What is expected = Can you repeat the records from the beginning through the line with "What value does the data have at 2019?", replacing "scatter plot" with "scatter chart" and changing nothing else?

--------

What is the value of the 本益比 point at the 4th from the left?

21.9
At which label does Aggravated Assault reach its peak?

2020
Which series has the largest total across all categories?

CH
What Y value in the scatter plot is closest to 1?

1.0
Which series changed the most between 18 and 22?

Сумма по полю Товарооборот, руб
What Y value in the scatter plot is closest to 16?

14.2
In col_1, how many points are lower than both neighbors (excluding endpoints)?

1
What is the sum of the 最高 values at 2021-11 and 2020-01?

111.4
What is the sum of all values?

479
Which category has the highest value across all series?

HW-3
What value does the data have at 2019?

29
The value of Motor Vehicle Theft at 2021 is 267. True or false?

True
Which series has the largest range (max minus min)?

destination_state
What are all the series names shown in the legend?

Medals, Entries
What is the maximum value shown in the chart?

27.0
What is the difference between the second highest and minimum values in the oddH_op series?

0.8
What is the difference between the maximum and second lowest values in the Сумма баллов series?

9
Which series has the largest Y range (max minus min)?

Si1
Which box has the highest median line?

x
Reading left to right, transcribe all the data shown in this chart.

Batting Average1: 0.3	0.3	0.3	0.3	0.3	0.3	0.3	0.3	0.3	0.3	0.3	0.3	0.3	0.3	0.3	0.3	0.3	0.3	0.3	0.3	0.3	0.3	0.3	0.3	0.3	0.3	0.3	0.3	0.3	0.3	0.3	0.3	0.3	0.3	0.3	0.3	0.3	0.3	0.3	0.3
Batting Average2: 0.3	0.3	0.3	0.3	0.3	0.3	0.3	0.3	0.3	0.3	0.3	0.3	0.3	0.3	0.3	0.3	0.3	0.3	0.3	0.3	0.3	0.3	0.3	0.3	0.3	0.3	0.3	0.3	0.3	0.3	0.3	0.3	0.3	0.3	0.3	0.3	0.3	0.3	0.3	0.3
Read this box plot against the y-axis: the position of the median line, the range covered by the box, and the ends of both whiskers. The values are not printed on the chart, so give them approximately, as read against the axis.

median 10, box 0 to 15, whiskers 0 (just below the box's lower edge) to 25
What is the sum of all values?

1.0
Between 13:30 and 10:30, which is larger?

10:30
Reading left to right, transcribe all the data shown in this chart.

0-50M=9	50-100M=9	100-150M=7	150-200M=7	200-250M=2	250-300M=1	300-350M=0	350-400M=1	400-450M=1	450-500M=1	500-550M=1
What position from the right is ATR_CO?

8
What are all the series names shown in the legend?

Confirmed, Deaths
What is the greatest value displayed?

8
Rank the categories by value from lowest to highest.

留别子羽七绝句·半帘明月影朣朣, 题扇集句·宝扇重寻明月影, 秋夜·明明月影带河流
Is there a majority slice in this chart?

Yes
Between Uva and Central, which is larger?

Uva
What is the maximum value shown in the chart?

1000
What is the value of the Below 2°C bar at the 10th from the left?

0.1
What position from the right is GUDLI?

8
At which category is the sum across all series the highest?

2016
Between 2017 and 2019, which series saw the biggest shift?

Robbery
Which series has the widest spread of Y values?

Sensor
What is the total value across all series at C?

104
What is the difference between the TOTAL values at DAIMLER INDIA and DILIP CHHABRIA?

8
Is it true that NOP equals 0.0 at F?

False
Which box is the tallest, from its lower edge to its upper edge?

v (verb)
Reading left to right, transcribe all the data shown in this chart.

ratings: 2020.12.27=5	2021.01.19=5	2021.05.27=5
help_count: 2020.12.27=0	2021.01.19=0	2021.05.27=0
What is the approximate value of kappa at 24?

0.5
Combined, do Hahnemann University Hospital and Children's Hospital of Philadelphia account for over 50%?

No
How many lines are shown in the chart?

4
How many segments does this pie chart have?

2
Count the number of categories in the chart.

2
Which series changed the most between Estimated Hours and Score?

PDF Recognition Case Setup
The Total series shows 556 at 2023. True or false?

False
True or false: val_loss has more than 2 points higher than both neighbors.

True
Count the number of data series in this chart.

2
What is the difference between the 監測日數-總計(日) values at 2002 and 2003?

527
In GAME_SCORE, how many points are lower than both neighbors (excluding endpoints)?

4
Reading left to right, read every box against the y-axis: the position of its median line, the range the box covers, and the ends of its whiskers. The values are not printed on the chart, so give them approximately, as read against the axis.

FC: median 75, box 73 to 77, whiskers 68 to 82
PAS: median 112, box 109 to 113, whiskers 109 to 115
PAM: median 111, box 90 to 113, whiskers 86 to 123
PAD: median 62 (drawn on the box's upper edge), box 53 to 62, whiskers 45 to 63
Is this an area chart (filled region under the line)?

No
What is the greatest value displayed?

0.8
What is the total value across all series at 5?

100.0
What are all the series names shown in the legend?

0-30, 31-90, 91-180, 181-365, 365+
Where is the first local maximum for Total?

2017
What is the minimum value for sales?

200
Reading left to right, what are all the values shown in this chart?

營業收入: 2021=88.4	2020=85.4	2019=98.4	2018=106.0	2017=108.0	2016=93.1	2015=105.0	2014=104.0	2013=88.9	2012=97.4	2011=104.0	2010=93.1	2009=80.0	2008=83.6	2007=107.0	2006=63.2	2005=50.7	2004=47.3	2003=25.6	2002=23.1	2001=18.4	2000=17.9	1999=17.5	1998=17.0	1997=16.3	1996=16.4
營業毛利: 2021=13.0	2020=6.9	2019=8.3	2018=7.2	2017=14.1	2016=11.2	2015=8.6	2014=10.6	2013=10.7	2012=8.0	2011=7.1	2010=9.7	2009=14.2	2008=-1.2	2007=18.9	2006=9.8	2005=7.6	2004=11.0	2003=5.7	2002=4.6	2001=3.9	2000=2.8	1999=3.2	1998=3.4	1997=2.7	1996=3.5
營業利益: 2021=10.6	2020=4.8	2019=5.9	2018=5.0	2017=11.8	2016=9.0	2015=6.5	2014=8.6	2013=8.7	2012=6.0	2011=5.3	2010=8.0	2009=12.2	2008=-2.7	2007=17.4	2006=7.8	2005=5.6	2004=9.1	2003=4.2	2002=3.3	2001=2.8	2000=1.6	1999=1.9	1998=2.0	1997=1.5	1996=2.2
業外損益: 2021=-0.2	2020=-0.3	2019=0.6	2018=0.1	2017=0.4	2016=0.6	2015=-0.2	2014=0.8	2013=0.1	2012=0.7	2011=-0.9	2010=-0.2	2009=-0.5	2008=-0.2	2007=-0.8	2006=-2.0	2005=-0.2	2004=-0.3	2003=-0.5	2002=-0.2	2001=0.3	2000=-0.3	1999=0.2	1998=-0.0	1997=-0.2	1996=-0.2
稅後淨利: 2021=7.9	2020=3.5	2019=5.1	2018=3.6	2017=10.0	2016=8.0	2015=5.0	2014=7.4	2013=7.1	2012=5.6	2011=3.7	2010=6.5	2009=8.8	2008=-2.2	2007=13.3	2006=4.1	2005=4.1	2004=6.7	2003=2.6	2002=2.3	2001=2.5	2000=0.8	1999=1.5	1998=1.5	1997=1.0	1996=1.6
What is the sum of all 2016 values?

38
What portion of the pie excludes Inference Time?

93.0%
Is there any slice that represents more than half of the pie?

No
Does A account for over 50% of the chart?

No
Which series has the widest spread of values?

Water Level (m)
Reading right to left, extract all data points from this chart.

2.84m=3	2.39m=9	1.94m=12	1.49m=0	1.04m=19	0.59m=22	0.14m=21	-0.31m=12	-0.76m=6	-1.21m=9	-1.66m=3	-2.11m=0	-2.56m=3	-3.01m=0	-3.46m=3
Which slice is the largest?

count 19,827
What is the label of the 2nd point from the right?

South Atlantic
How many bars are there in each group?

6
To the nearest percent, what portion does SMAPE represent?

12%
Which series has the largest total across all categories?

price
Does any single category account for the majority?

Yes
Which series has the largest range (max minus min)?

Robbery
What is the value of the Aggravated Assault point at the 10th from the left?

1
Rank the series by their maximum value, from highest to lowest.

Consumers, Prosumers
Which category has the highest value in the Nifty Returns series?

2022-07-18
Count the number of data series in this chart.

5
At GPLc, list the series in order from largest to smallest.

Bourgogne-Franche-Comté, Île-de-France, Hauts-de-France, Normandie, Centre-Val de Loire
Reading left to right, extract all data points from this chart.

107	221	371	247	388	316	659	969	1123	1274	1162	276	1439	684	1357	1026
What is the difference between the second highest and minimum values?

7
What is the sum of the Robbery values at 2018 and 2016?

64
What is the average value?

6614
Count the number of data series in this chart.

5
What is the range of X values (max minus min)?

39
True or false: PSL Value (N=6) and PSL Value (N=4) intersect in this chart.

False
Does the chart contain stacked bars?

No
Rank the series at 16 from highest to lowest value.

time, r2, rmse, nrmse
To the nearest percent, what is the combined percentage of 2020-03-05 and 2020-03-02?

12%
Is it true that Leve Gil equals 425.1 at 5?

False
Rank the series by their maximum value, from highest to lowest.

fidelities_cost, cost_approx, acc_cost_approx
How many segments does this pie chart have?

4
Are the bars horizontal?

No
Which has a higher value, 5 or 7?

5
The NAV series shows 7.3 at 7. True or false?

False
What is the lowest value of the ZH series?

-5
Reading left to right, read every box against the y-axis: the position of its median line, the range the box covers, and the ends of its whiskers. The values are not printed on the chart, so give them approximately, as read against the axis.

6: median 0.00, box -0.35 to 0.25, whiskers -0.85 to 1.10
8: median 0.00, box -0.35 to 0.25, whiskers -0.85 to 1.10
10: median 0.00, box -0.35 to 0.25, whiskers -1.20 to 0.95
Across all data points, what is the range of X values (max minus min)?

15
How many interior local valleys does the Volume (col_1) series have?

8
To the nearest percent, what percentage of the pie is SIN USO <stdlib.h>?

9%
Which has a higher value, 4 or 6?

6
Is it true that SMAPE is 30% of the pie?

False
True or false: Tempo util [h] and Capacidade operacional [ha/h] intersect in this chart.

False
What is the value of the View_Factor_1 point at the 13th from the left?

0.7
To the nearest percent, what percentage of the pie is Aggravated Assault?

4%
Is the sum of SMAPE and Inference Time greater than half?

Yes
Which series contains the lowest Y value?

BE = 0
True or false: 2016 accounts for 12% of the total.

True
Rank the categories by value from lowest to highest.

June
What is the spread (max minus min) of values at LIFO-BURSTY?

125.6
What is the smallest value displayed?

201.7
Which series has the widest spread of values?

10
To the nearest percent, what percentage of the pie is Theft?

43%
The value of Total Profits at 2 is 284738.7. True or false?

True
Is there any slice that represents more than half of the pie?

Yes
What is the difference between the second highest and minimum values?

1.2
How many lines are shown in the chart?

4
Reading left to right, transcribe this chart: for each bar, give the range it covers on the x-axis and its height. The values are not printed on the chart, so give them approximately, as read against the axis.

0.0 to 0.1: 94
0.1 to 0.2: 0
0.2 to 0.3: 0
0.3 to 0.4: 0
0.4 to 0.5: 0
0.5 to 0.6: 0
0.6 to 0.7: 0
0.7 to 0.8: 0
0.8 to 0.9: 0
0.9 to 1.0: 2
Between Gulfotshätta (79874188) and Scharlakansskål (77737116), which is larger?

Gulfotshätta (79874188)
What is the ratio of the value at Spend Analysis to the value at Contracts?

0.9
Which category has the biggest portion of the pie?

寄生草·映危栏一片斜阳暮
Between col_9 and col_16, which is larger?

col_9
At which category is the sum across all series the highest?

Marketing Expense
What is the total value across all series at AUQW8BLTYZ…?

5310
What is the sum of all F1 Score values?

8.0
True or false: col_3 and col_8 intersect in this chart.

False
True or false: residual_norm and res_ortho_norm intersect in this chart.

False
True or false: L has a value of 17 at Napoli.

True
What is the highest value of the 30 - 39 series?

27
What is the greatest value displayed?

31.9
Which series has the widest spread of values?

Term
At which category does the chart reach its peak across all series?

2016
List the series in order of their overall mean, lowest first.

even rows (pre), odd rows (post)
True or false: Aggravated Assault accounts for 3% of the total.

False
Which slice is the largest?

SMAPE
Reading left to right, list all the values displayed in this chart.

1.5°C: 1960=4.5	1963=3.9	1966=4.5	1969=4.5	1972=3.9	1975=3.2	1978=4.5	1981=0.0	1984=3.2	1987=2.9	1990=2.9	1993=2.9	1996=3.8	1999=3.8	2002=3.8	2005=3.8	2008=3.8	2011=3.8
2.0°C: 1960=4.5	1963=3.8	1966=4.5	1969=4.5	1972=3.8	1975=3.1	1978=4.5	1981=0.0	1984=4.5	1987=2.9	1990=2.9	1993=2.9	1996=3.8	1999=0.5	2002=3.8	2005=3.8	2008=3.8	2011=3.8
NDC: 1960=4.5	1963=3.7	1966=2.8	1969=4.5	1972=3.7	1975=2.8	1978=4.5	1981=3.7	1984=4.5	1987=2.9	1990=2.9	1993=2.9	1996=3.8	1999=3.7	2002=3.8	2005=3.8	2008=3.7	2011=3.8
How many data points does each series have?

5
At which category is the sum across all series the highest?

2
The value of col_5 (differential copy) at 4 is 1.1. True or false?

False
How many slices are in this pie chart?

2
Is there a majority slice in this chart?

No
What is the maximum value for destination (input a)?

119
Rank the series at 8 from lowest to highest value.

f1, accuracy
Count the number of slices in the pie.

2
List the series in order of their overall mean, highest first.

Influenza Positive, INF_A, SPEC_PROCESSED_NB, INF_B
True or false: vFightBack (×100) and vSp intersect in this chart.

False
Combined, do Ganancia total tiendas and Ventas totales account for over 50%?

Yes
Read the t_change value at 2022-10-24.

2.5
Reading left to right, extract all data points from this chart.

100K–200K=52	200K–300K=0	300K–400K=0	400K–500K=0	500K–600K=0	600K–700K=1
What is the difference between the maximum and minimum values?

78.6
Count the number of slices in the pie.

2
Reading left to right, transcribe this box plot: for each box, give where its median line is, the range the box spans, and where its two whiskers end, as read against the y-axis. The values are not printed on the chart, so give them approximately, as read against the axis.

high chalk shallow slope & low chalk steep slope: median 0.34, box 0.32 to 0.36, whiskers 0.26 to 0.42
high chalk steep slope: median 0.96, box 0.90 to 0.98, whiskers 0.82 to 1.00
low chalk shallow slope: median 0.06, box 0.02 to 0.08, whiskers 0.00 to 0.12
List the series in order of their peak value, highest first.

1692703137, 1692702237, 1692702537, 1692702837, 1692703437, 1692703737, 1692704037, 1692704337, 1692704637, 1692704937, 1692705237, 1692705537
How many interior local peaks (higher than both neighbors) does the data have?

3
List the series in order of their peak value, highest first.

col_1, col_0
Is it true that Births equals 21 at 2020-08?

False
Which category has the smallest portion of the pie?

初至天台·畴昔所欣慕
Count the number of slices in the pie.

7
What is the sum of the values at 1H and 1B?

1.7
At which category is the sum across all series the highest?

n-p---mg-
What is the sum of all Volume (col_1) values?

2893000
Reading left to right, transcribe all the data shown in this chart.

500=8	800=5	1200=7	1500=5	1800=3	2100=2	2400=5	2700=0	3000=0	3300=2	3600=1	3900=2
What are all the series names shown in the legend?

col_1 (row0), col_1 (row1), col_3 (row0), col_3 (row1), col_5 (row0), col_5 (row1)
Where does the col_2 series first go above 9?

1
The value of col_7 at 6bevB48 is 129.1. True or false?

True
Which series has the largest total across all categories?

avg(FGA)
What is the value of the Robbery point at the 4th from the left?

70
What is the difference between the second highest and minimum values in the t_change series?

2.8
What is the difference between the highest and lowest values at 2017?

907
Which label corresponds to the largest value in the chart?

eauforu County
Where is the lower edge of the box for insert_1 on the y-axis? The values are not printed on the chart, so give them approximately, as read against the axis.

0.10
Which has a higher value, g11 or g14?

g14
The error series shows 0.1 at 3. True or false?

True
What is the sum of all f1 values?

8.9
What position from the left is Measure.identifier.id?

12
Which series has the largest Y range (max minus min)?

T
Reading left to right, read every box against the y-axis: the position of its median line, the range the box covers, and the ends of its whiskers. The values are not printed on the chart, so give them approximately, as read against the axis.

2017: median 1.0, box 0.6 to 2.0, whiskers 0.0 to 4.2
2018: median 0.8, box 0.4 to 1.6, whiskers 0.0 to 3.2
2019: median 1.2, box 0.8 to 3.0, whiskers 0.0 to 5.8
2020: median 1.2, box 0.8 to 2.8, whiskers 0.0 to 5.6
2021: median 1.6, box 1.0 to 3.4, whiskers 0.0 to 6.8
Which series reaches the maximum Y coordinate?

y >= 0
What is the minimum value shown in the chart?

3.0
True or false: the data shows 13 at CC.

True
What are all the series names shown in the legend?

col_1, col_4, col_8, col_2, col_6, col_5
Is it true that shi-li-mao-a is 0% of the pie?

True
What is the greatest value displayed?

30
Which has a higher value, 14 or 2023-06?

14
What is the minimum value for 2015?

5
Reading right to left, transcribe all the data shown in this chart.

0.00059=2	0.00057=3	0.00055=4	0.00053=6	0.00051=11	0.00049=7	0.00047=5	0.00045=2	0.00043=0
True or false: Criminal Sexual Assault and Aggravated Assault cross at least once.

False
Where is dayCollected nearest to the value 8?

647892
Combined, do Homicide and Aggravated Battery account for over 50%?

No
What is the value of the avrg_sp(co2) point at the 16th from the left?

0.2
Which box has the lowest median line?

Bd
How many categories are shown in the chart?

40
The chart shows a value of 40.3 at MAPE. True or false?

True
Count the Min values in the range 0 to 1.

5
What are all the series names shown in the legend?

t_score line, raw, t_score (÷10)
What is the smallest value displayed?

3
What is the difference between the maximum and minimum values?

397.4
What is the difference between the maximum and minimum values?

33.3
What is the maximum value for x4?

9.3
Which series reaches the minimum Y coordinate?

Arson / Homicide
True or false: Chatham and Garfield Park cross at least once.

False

--------

Expected answer =
What is the value of the 本益比 point at the 4th from the left?

21.9
At which label does Aggravated Assault reach its peak?

2020
Which series has the largest total across all categories?

CH
What Y value in the scatter chart is closest to 1?

1.0
Which series changed the most between 18 and 22?

Сумма по полю Товарооборот, руб
What Y value in the scatter chart is closest to 16?

14.2
In col_1, how many points are lower than both neighbors (excluding endpoints)?

1
What is the sum of the 最高 values at 2021-11 and 2020-01?

111.4
What is the sum of all values?

479
Which category has the highest value across all series?

HW-3
What value does the data have at 2019?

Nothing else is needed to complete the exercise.